American banker (1822-1902)

Samuel Denison Babcock (May 16, 1822 – September 14, 1902) was an American banker.

==Early life==
Babock was born on May 16, 1822, in Stonington, Connecticut. He was the son of Benjamin Franklin Babcock Sr. and Maria (née Eells) Babcock.

His ancestors were natives of Essex, among the staunchest of Puritan families, who went to Leiden, Holland, before landing at Plymouth Rock in 1623 with one of the first parties of colonists following the Mayflower. The family grew wealthy and rose to prominence, holding high civil and military positions during the American Revolutionary War.

==Career==
At age fourteen, Babcock moved to New York City and began working as a bank messenger. He later served as president of the International Bell Telephone Company and of the Central, Manhattan, Colonial, and New York Real Estate Associations and the Chamber of Commerce of the State of New York; vice president of the Providence and Stonington Steamship Company and the City and Suburban Homes Association; treasurer of the Improved Dwellings Association; a director of the New York Central and Hudson River Railroad, the New York and Harlem Railroad Company, the National Bank of Commerce in New York, the American Exchange National Bank, the Continental Insurance Company, the Guarantee Trust Company, the Metropolitan Opera and Real Estate Company, the United States Mortgage and Trust Company; a trustee of the Central Trust Company, the Fifth Avenue Trust Company, and of the Mutual Life Insurance Company of New York. He was also a member of the Advisory Committee of the United States Lloyds.

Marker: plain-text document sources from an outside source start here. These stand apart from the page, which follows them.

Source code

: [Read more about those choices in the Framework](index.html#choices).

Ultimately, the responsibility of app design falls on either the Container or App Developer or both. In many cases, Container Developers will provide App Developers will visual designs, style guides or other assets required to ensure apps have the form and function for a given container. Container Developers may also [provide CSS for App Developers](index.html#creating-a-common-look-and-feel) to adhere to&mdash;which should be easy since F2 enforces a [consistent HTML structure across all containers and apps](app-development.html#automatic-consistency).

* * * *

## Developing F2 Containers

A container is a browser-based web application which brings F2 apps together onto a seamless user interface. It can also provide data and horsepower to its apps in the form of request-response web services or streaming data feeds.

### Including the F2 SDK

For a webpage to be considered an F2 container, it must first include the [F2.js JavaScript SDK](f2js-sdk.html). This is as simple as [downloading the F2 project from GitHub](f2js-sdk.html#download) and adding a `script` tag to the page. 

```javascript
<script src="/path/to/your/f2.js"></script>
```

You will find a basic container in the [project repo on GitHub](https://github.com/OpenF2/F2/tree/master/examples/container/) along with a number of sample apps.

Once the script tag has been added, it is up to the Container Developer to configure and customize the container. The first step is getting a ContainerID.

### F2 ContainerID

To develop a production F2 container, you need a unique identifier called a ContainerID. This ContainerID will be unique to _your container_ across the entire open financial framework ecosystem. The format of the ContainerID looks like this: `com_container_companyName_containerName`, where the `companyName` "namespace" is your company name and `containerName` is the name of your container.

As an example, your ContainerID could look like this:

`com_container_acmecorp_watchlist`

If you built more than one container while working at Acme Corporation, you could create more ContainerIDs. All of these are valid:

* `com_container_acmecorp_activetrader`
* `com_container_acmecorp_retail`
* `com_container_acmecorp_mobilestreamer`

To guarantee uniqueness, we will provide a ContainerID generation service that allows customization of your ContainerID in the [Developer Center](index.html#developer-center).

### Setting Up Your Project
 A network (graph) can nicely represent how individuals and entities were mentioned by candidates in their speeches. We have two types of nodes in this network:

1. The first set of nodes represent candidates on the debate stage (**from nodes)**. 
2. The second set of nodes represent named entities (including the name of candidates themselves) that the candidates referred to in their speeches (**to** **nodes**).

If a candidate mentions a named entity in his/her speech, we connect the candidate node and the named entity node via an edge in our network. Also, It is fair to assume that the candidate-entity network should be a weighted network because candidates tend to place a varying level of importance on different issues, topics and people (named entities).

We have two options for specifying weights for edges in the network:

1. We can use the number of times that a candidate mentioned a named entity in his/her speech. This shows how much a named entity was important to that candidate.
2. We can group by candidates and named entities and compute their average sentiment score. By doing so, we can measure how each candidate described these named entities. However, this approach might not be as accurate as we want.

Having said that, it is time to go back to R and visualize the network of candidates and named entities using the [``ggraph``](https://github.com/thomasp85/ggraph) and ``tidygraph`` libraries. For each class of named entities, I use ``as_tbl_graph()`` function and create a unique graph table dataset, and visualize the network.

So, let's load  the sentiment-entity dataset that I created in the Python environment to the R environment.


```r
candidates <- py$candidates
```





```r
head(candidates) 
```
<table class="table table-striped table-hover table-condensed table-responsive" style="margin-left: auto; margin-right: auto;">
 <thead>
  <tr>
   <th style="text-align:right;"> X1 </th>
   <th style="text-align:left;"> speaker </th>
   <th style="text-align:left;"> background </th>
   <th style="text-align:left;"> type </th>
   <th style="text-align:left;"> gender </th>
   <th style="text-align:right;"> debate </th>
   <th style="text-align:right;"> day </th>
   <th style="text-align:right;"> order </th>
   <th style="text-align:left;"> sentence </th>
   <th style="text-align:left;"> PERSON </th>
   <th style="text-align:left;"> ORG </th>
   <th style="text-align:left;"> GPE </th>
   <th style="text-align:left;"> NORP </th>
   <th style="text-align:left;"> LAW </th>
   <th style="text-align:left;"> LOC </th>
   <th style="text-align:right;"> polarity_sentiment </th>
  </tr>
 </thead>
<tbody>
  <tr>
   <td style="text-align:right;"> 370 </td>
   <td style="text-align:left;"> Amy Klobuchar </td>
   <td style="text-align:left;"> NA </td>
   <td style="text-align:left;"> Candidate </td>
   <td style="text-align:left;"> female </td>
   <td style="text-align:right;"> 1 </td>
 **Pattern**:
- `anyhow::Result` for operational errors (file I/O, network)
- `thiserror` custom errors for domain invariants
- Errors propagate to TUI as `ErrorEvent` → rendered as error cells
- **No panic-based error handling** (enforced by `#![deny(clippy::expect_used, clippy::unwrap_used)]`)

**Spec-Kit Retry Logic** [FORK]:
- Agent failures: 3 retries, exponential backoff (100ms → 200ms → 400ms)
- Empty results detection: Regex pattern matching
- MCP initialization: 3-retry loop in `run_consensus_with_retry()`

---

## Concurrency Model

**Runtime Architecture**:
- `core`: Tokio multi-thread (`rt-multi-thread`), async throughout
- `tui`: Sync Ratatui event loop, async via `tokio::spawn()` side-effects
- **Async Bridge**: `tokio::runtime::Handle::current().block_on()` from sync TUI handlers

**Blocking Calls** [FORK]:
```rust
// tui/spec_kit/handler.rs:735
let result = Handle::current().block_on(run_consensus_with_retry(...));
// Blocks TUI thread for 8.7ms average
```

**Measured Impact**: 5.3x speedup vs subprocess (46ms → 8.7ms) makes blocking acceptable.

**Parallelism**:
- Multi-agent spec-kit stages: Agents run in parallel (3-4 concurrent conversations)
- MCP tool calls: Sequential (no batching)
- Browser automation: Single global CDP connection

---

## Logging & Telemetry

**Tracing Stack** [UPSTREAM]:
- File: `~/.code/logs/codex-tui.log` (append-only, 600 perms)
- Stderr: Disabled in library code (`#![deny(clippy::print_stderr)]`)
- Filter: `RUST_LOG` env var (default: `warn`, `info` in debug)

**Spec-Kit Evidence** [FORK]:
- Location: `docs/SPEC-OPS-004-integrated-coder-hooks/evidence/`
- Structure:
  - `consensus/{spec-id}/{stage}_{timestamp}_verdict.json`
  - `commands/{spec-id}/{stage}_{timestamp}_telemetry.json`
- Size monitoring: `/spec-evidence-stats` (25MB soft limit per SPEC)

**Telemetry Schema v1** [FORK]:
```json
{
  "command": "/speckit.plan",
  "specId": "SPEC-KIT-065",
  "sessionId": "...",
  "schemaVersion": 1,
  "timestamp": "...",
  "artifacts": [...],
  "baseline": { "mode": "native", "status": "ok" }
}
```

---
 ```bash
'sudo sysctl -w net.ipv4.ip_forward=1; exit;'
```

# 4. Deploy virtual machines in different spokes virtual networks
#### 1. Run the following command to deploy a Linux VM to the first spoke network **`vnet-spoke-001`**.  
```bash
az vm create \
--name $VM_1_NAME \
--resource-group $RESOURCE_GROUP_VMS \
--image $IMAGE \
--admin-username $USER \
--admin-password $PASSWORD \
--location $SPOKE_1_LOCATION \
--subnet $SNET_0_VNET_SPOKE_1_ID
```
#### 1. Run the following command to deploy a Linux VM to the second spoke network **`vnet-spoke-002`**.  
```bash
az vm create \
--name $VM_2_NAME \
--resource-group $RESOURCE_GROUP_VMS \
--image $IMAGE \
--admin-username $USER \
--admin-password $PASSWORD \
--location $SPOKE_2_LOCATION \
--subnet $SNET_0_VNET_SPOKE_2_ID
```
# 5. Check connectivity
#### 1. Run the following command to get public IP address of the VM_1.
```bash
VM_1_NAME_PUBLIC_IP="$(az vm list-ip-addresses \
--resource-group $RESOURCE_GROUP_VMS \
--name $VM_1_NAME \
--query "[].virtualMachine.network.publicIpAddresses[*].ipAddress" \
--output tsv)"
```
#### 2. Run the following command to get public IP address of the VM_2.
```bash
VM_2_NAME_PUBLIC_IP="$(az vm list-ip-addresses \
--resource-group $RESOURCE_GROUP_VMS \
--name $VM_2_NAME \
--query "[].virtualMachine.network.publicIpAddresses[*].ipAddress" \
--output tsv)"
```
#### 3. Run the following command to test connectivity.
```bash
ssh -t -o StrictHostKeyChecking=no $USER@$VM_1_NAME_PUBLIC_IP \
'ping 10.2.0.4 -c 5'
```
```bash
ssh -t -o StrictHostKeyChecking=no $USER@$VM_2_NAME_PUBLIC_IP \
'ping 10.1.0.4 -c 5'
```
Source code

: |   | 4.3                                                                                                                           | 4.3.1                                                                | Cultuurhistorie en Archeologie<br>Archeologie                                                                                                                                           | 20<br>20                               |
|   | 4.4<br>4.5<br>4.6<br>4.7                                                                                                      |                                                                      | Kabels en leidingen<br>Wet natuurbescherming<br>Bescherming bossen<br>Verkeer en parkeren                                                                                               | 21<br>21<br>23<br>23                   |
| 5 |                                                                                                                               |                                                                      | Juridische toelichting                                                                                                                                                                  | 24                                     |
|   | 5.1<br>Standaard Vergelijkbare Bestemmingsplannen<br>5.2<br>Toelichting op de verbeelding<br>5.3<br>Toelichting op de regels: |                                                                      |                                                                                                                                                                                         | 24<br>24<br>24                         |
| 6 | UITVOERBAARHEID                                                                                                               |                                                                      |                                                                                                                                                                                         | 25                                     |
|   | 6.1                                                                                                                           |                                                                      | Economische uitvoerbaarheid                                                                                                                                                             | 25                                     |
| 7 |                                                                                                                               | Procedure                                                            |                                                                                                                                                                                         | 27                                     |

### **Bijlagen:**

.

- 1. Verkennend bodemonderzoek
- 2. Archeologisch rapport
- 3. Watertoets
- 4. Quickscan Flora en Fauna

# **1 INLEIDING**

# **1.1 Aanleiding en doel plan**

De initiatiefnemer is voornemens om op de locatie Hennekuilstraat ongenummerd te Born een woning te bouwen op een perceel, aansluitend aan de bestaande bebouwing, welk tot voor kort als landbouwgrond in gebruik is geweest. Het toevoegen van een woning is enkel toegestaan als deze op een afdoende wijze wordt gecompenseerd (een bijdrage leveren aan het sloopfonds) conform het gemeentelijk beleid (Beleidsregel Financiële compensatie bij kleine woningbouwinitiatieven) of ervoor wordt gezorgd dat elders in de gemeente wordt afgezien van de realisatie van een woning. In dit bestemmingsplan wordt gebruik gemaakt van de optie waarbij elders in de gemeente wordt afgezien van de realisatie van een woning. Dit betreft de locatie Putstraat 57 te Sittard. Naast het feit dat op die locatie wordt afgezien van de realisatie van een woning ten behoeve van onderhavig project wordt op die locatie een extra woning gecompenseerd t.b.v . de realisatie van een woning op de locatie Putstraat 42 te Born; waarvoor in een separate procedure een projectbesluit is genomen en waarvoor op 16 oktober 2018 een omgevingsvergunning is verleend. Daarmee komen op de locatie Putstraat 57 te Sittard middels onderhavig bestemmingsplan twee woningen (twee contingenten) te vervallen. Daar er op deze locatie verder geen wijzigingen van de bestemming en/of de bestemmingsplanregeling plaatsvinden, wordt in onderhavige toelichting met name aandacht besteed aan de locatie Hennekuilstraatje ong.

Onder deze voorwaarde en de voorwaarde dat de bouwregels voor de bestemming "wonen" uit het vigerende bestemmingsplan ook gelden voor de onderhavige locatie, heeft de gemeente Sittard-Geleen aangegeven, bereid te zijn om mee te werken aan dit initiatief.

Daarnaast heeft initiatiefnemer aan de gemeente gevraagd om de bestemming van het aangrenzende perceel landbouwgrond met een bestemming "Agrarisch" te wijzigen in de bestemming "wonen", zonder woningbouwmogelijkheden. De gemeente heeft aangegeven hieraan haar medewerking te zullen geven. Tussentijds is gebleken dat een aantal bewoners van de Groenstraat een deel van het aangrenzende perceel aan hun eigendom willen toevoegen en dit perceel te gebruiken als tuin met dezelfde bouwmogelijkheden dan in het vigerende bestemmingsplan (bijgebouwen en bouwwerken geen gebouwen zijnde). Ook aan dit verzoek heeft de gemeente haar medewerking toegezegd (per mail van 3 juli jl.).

His business partners in property development ventures included William W. Woodworth and Henry L. Atherton.

In 1889, he served as president of the Finance Committee for the proposed World's Fair in New York in 1892.

==Personal life==
On December 2, 1846, Babcock married Elizabeth Crary Franklin (1828–1881), a daughter of Richard L. Franklin and Evelina (née Crary) Franklin. Elizabeth's younger sister, Cornelia Fulton Franklin, was married to Samuel's younger brother, Charles Henry Phelps Babcock. Together, they were the parents of:

- Henry Denison Babcock (1847–1918), who married Anna Mary Woodward (1849–1923), a daughter of Robert Thomas Woodward.
- Evelena Franklin Babcock (1849–1908), who married lawyer William Palmer Dixon (1847–1926) in 1871. (Note: William Palmer Dixon (1847–1926) was the son of Courtlandt Palmer Dixon (1817–1883) and Hannah Elizabeth (née Williams) Dixon (1817–1888). He was a cousin of U.S. Representative and Senator Nathan F. Dixon III, a nephew of Nathan F. Dixon II, and a grandson of U.S. Senator Nathan Fellows Dixon. William's sister, Priscilla Palmer Dixon (1851–1924), married Thomas C. Sloane and James Lent Barclay.)
- Emily Franklin Babcock (1855–1925), who married banker Fordyce Dwight Barker (1847–1893), a son of Benjamin Fordyce Barker.
- Elizabeth Babcock (b. 1857)
- Frances Morris "Fanny" Babcock (1858–1940), who married Henry Alexander Murray, a grandson of Lt.-Col. Hon. Alexander Murray (son of John Murray, 4th Earl of Dunmore, a governor of the Province of New York).
- Maria Babcock (b. 1860)
- Parthenia Babcock (1863–1865), who died young.
- Kate Spaulding Babcock (1868–1923), who died unmarried.

His New York City residence was at 636 Fifth Avenue, and he had a country residence, Hillside, in Riverdale-on-Hudson, New York.

His wife died at their Riverdale residence, Hillside, on May 28, 1881. Babcock died on September 14, 1902, at the Livingstone Cottage, his long-time summer home in Lenox, Massachusetts. He was buried at Green-Wood Cemetery in Brooklyn.

===Descendants===
Through his son Henry, he was a grandfather of Alice Woodward Babcock (1877–1941), who married banker Henry Rogers Winthrop Jr. (1876–1958), son of Buchanan Winthrop, in 1905.

Through his daughter Evelena, he was the grandfather of Evelena Babcock Dixon (1873–1935), who married Eben Stevens, an 1892 Yale graduate who was the son of banker Alexander Henry Stevens.

Through his daughter Fanny, he was a grandfather of Virginia Murray (1890–1980) (who married U.S. Representative Robert L. Bacon, son of Secretary of State Robert Bacon), Henry Murray (1893–1988), the Harvard psychologist who developed a theory of personality called personology, and Dr. Cecil Dunmore Murray (1897–1935).